**Anforderung:**
Schreibe die Auflistung von ihrem Anfang bis einschließlich der Zeile mit „Coche de alquiler incluido“ neu und ersetze darin „SOLIDWORK“ durch „SOLIDWORKS“, ohne sonst etwas zu ändern. Die Bilder gehören nicht in die Antwort.

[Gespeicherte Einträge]
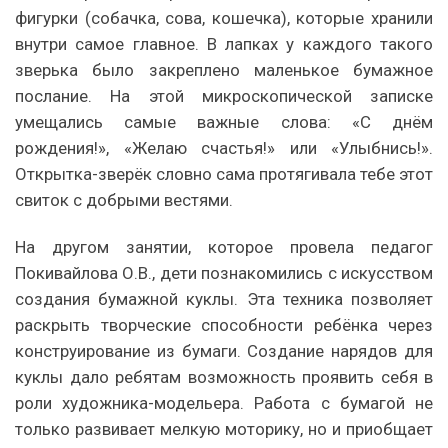
фигурки (собачка, сова, кошечка), которые хранили
внутри самое главное. В лапках у каждого такого
зверька было закреплено маленькое бумажное
послание. На этой микроскопической записке
умещались самые важные слова: «С днём
рождения!», «Желаю счастья!» или «Улыбнись!».
Открытка-зверёк словно сама протягивала тебе этот
свиток с добрыми вестями.
На другом занятии, которое провела педагог
Покивайлова О.В., дети познакомились с искусством
создания бумажной куклы. Эта техника позволяет
раскрыть творческие способности ребёнка через
конструирование из бумаги. Создание нарядов для
куклы дало ребятам возможность проявить себя в
роли художника-модельера. Работа с бумагой не
только развивает мелкую моторику, но и приобщает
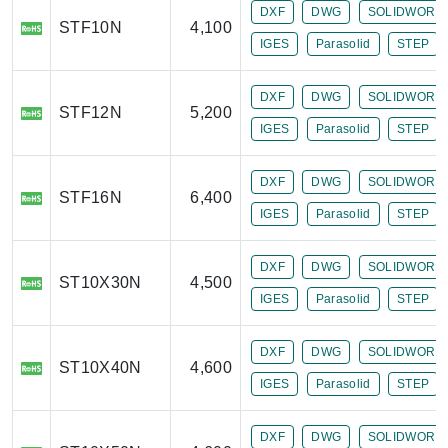
DXF
DWG
SOLIDWORK
STF10N
4,100
IGES
Parasolid
STEP
DXF
DWG
SOLIDWORK
STF12N
5,200
IGES
Parasolid
STEP
DXF
DWG
SOLIDWORK
STF16N
6,400
IGES
Parasolid
STEP
DXF
DWG
SOLIDWORK
ST10X30N
4,500
IGES
Parasolid
STEP
DXF
DWG
SOLIDWORK
ST10X40N
4,600
IGES
Parasolid
STEP
DXF
DWG
SOLIDWORK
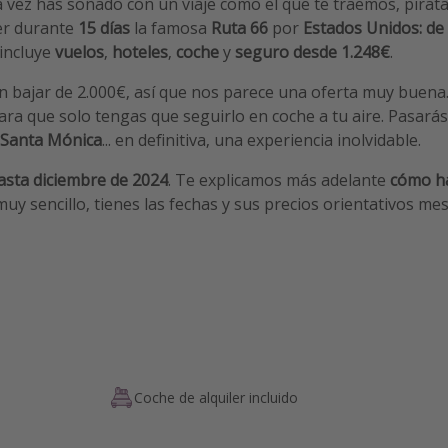
vez has soñado con un viaje como el que te traemos, pirat
er durante
15 días
la famosa
Ruta 66
por
Estados Unidos: de
 incluye
vuelos
,
hoteles
,
coche
y
seguro desde 1.248€
.
en bajar de 2.000€, así que nos parece una oferta muy buena
para que solo tengas que seguirlo en coche a tu aire. Pasarás
Santa Mónica
... en definitiva, una experiencia inolvidable.
asta diciembre de 2024
. Te explicamos más adelante
cómo ha
 muy sencillo, tienes las fechas y sus precios orientativos me
Coche de alquiler incluido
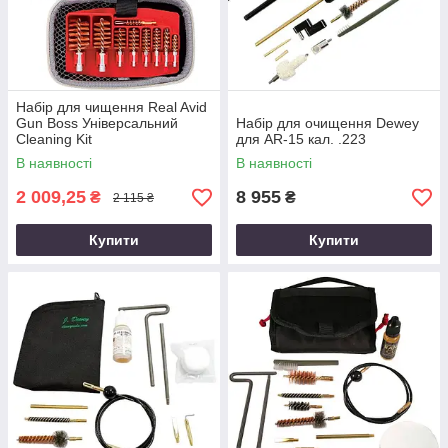
Набір для чищення Real Avid
Gun Boss Універсальний
Набір для очищення Dewey
Cleaning Kit
для AR-15 кал. .223
В наявності
В наявності
2 009,25
8 955
₴
₴
2 115 ₴
Купити
Купити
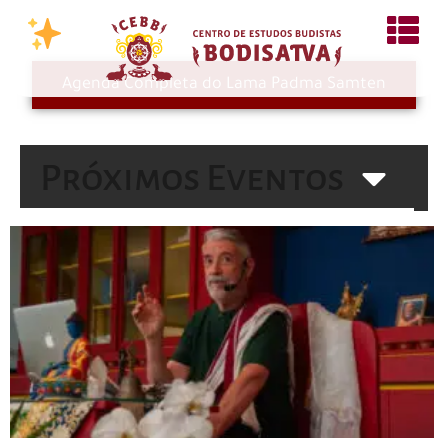
Agenda Completa do Lama Padma Samten
Próximos Eventos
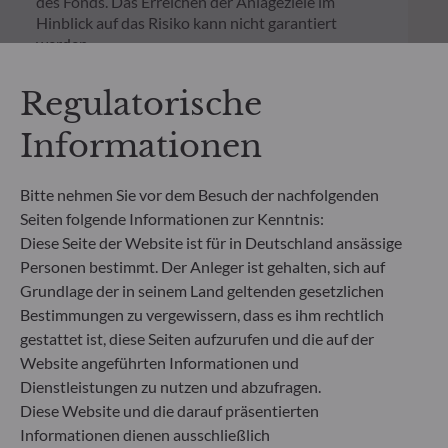
des Fonds. Das Erreichen der Anlageziele im
Hinblick auf das Risiko kann nicht garantiert
werden.
Neben den auf Fondsebene anfallenden Kosten
wurde für einen Anlagebetrag von 1.000 Euro ein
Regulatorische
einmaliger Ausgabeaufschlag bzw.
Rücknahmegebühr gemäß dem in der Rubrik
Informationen
„Merkmale“ aufgeführten Prozentsatz des
Rücknahmepreises berücksichtigt. Kosten für die
Verwahrung von Fondsanteilen in Ihrem Depot
Bitte nehmen Sie vor dem Besuch der nachfolgenden
können die Wertentwicklung zusätzlich mindern.
Seiten folgende Informationen zur Kenntnis:
Diese Seite der Website ist für in Deutschland ansässige
**Die EU-Verordnung zur Offenlegung von
Personen bestimmt. Der Anleger ist gehalten, sich auf
Nachhaltigkeitsinformationen (Sustainable
Grundlage der in seinem Land geltenden gesetzlichen
Finance Disclosure Regulation, SFDR) ist ein
Bestimmungen zu vergewissern, dass es ihm rechtlich
Regelwerk der EU, das darauf abzielt, das
gestattet ist, diese Seiten aufzurufen und die auf der
Nachhaltigkeitsprofil von Fonds transparent,
Website angeführten Informationen und
besser vergleichbar und für Endinvestoren besser
Dienstleistungen zu nutzen und abzufragen.
verständlich zu machen.
Diese Website und die darauf präsentierten
Artikel 6: Das Fondsmanagementteam
berücksichtigt bei der Anlageentscheidung keine
Informationen dienen ausschließlich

**Ergebnis:**
фигурки (собачка, сова, кошечка), которые хранили
внутри самое главное. В лапках у каждого такого
зверька было закреплено маленькое бумажное
послание. На этой микроскопической записке
умещались самые важные слова: «С днём
рождения!», «Желаю счастья!» или «Улыбнись!».
Открытка-зверёк словно сама протягивала тебе этот
свиток с добрыми вестями.
На другом занятии, которое провела педагог
Покивайлова О.В., дети познакомились с искусством
создания бумажной куклы. Эта техника позволяет
раскрыть творческие способности ребёнка через
конструирование из бумаги. Создание нарядов для
куклы дало ребятам возможность проявить себя в
роли художника-модельера. Работа с бумагой не
только развивает мелкую моторику, но и приобщает
DXF
DWG
SOLIDWORKS
STF10N
4,100
IGES
Parasolid
STEP
DXF
DWG
SOLIDWORKS
STF12N
5,200
IGES
Parasolid
STEP
DXF
DWG
SOLIDWORKS
STF16N
6,400
IGES
Parasolid
STEP
DXF
DWG
SOLIDWORKS
ST10X30N
4,500
IGES
Parasolid
STEP
DXF
DWG
SOLIDWORKS
ST10X40N
4,600
IGES
Parasolid
STEP
DXF
DWG
SOLIDWORKS
vez has soñado con un viaje como el que te traemos, pirat
er durante
15 días
la famosa
Ruta 66
por
Estados Unidos: de
 incluye
vuelos
,
hoteles
,
coche
y
seguro desde 1.248€
.
en bajar de 2.000€, así que nos parece una oferta muy buena
para que solo tengas que seguirlo en coche a tu aire. Pasarás
Santa Mónica
... en definitiva, una experiencia inolvidable.
asta diciembre de 2024
. Te explicamos más adelante
cómo ha
 muy sencillo, tienes las fechas y sus precios orientativos me
Coche de alquiler incluido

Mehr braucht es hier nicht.